Without pride in their party, many Republicans decided in this presidential election that a candidate having previously served in public office under the party banner was not qualified to hold higher office. This proved to be the case, even if that candidate espoused precisely the qualities the base had long been demanding. This mindset (along with a virtual monopolization of media coverage of Trump) left over a dozen candidates from the ridiculously bloated primary field with one arm tied behind their back.
The mainstream media
A billionaire reality-television celebrity running for the presidency is a big story. It deserves a lot of coverage. It doesn’t, however, deserve nearly the level of coverage it has received. During much of the Republican primary, Trump’s candidacy was treated as the only game in town, making him appear as the candidate most worthy of the public’s interest. The other candidates found it nearly impossible to get meaningful national attention, and that deficit was highly detrimental to their chances of winning.
Trump is great for ratings, and Trump as the Republican nominee was deemed great for Hillary Clinton.

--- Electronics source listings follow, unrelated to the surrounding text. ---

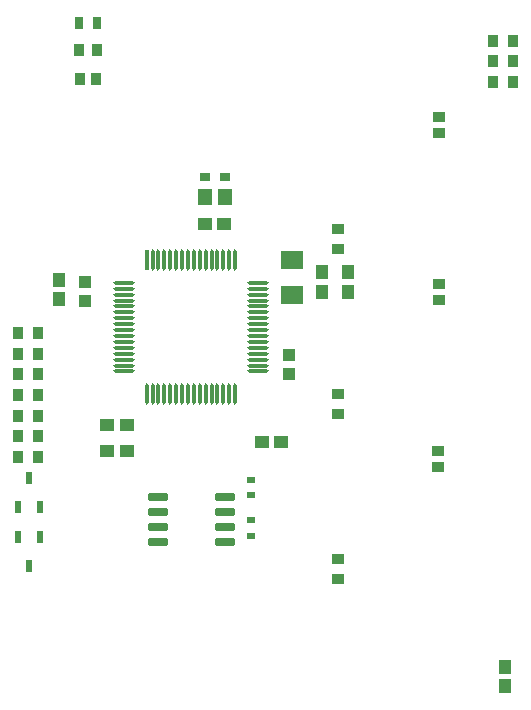
<source format=gbp>
G04*
G04 #@! TF.GenerationSoftware,Altium Limited,Altium Designer,20.2.6 (244)*
G04*
G04 Layer_Color=128*
%FSLAX25Y25*%
%MOIN*%
G70*
G04*
G04 #@! TF.SameCoordinates,023A6027-31B4-44E3-9114-37264AD4D944*
G04*
G04*
G04 #@! TF.FilePolarity,Positive*
G04*
G01*
G75*
%ADD28R,0.03937X0.03543*%
%ADD29R,0.04134X0.03543*%
%ADD32R,0.03150X0.03937*%
%ADD33R,0.03543X0.03937*%
%ADD34R,0.04724X0.05512*%
%ADD36R,0.04560X0.03985*%
%ADD44R,0.03937X0.03937*%
G04:AMPARAMS|DCode=102|XSize=25.59mil|YSize=64.96mil|CornerRadius=1.92mil|HoleSize=0mil|Usage=FLASHONLY|Rotation=90.000|XOffset=0mil|YOffset=0mil|HoleType=Round|Shape=RoundedRectangle|*
%AMROUNDEDRECTD102*
21,1,0.02559,0.06112,0,0,90.0*
21,1,0.02175,0.06496,0,0,90.0*
1,1,0.00384,0.03056,0.01088*
1,1,0.00384,0.03056,-0.01088*
1,1,0.00384,-0.03056,-0.01088*
1,1,0.00384,-0.03056,0.01088*
%
%ADD102ROUNDEDRECTD102*%
G04:AMPARAMS|DCode=103|XSize=12.3mil|YSize=70.41mil|CornerRadius=6.15mil|HoleSize=0mil|Usage=FLASHONLY|Rotation=270.000|XOffset=0mil|YOffset=0mil|HoleType=Round|Shape=RoundedRectangle|*
%AMROUNDEDRECTD103*
21,1,0.01230,0.05810,0,0,270.0*
21,1,0.00000,0.07041,0,0,270.0*
1,1,0.01230,-0.02905,0.00000*
1,1,0.01230,-0.02905,0.00000*
1,1,0.01230,0.02905,0.00000*
1,1,0.01230,0.02905,0.00000*
%
%ADD103ROUNDEDRECTD103*%
G04:AMPARAMS|DCode=104|XSize=70.41mil|YSize=12.3mil|CornerRadius=6.15mil|HoleSize=0mil|Usage=FLASHONLY|Rotation=270.000|XOffset=0mil|YOffset=0mil|HoleType=Round|Shape=RoundedRectangle|*
%AMROUNDEDRECTD104*
21,1,0.07041,0.00000,0,0,270.0*
21,1,0.05810,0.01230,0,0,270.0*
1,1,0.01230,0.00000,-0.02905*
1,1,0.01230,0.00000,0.02905*
1,1,0.01230,0.00000,0.02905*
1,1,0.01230,0.00000,-0.02905*
%
%ADD104ROUNDEDRECTD104*%
%ADD105R,0.01230X0.07041*%
%ADD106R,0.03543X0.04134*%
%ADD107R,0.03985X0.04560*%
%ADD108R,0.03740X0.02756*%
%ADD109R,0.07480X0.06299*%
%ADD110R,0.03150X0.02362*%
%ADD111R,0.02362X0.03937*%
D28*
X127689Y157874D02*
D03*
Y151181D02*
D03*
Y102756D02*
D03*
Y96063D02*
D03*
Y47638D02*
D03*
Y40945D02*
D03*
D29*
X161153Y189579D02*
D03*
Y194894D02*
D03*
X160889Y78543D02*
D03*
Y83858D02*
D03*
X161153Y139480D02*
D03*
Y134165D02*
D03*
D32*
X41339Y226378D02*
D03*
X47244D02*
D03*
D33*
X179331Y206693D02*
D03*
X186024D02*
D03*
X179331Y220472D02*
D03*
X186024D02*
D03*
X179331Y213583D02*
D03*
X186024D02*
D03*
X27559Y102362D02*
D03*
X20866D02*
D03*
X27559Y116142D02*
D03*
X20866D02*
D03*
X27559Y81693D02*
D03*
X20866D02*
D03*
Y123031D02*
D03*
X27559D02*
D03*
X27559Y88583D02*
D03*
X20866D02*
D03*
X27559Y95472D02*
D03*
X20866D02*
D03*
X27559Y109252D02*
D03*
X20866D02*
D03*
D34*
X83268Y168307D02*
D03*
X89961D02*
D03*
D36*
X108571Y86614D02*
D03*
X102059D02*
D03*
X89567Y159449D02*
D03*
X83055D02*
D03*
X50575Y92520D02*
D03*
X57087D02*
D03*
X50575Y83661D02*
D03*
X57087D02*
D03*
D44*
X43307Y133661D02*
D03*
Y139961D02*
D03*
X111221Y109252D02*
D03*
Y115551D02*
D03*
D102*
X89862Y68524D02*
D03*
Y63524D02*
D03*
Y58524D02*
D03*
Y53524D02*
D03*
X67618Y68524D02*
D03*
Y63524D02*
D03*
Y58524D02*
D03*
Y53524D02*
D03*
D103*
X56102Y139764D02*
D03*
Y137795D02*
D03*
Y135827D02*
D03*
Y133858D02*
D03*
X56102Y131890D02*
D03*
Y129921D02*
D03*
Y127953D02*
D03*
X56102Y125984D02*
D03*
Y124016D02*
D03*
X56102Y122047D02*
D03*
Y120079D02*
D03*
Y118110D02*
D03*
Y116142D02*
D03*
X56102Y114173D02*
D03*
Y112205D02*
D03*
Y110236D02*
D03*
X100915D02*
D03*
Y112205D02*
D03*
Y114173D02*
D03*
Y116142D02*
D03*
Y118110D02*
D03*
Y120079D02*
D03*
Y122047D02*
D03*
Y124016D02*
D03*
Y125984D02*
D03*
Y127953D02*
D03*
Y129921D02*
D03*
Y131890D02*
D03*
Y133858D02*
D03*
Y135827D02*
D03*
Y137795D02*
D03*
Y139764D02*
D03*
D104*
X63745Y102594D02*
D03*
X65713D02*
D03*
X67682D02*
D03*
X69650D02*
D03*
X71619D02*
D03*
X73587D02*
D03*
X75556D02*
D03*
X77525D02*
D03*
X79493D02*
D03*
X81462D02*
D03*
X83430D02*
D03*
X85399D02*
D03*
X87367D02*
D03*
X89336D02*
D03*
X91304D02*
D03*
X93273D02*
D03*
Y147406D02*
D03*
X91304D02*
D03*
X89336D02*
D03*
X87367D02*
D03*
X85399Y147406D02*
D03*
X83430D02*
D03*
X81462D02*
D03*
X79493Y147406D02*
D03*
X77525D02*
D03*
X75556Y147406D02*
D03*
X73588D02*
D03*
X71619D02*
D03*
X69650Y147406D02*
D03*
X67682D02*
D03*
X65713D02*
D03*
D105*
X63745D02*
D03*
D106*
X41634Y207677D02*
D03*
X46949D02*
D03*
X41339Y217520D02*
D03*
X47047Y217520D02*
D03*
D107*
X130905Y143323D02*
D03*
Y136811D02*
D03*
X34449Y134236D02*
D03*
Y140748D02*
D03*
X183071Y5299D02*
D03*
Y11811D02*
D03*
X122047Y136811D02*
D03*
Y143323D02*
D03*
D108*
X83366Y175197D02*
D03*
X89862D02*
D03*
D109*
X112205Y135827D02*
D03*
Y147244D02*
D03*
D110*
X98425Y55512D02*
D03*
Y60630D02*
D03*
Y68898D02*
D03*
Y74016D02*
D03*
D111*
X24606Y74606D02*
D03*
X20866Y65158D02*
D03*
X28346D02*
D03*
X24606Y45472D02*
D03*
X28346Y54921D02*
D03*
X20866D02*
D03*
M02*

</source>
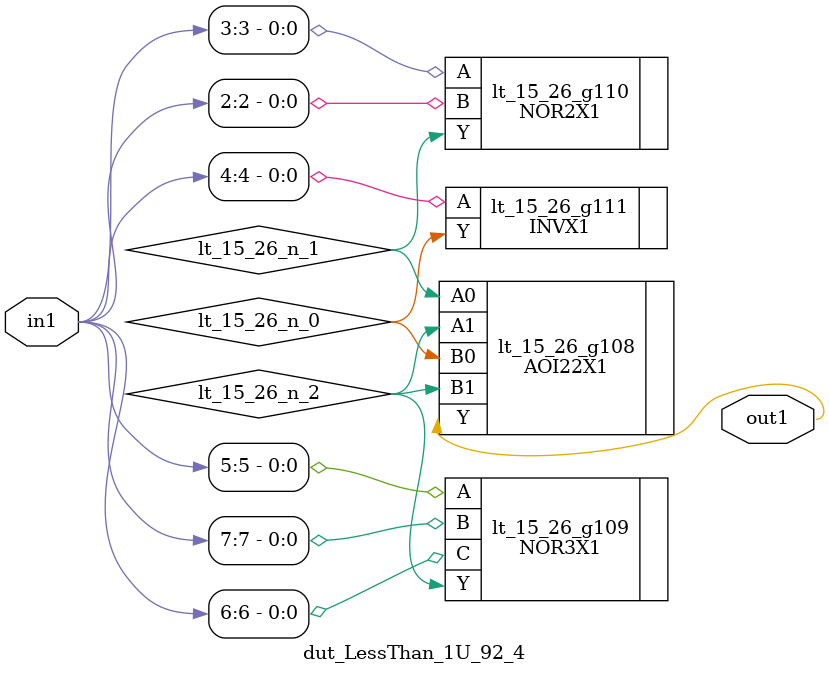
<source format=v>
`timescale 1ps / 1ps


module dut_LessThan_1U_92_4(in1, out1);
  input [7:0] in1;
  output out1;
  wire [7:0] in1;
  wire out1;
  wire lt_15_26_n_0, lt_15_26_n_1, lt_15_26_n_2;
  AOI22X1 lt_15_26_g108(.A0 (lt_15_26_n_1), .A1 (lt_15_26_n_2), .B0
       (lt_15_26_n_0), .B1 (lt_15_26_n_2), .Y (out1));
  NOR3X1 lt_15_26_g109(.A (in1[5]), .B (in1[7]), .C (in1[6]), .Y
       (lt_15_26_n_2));
  NOR2X1 lt_15_26_g110(.A (in1[3]), .B (in1[2]), .Y (lt_15_26_n_1));
  INVX1 lt_15_26_g111(.A (in1[4]), .Y (lt_15_26_n_0));
endmodule



</source>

Now that he has claimed that title, the real vetting has begun.
How will the Republican Party recover?
Even if Donald Trump manages to defy all of the odds, and pull out a victory in November, the Republican Party will have some serious trouble recovering from the election of 2016. A significant minority of the base has made it clear that the party’s conservative platform and philosophy are no longer of interest to them. Neither is personal integrity in their country’s leader.
Regardless of the outcome of the election, our next president (if you believe what the candidates have been saying) will pursue a big-government agenda that will bury this country with more debt, more control, and less opportunity. And with Trump, it would be done under the mantle of the traditionally conservative party. The long-term, disastrous results could make the GOP (and conservatism as a whole) irrelevant on the national scene for a generation.
Imagine how much more blame would come from that.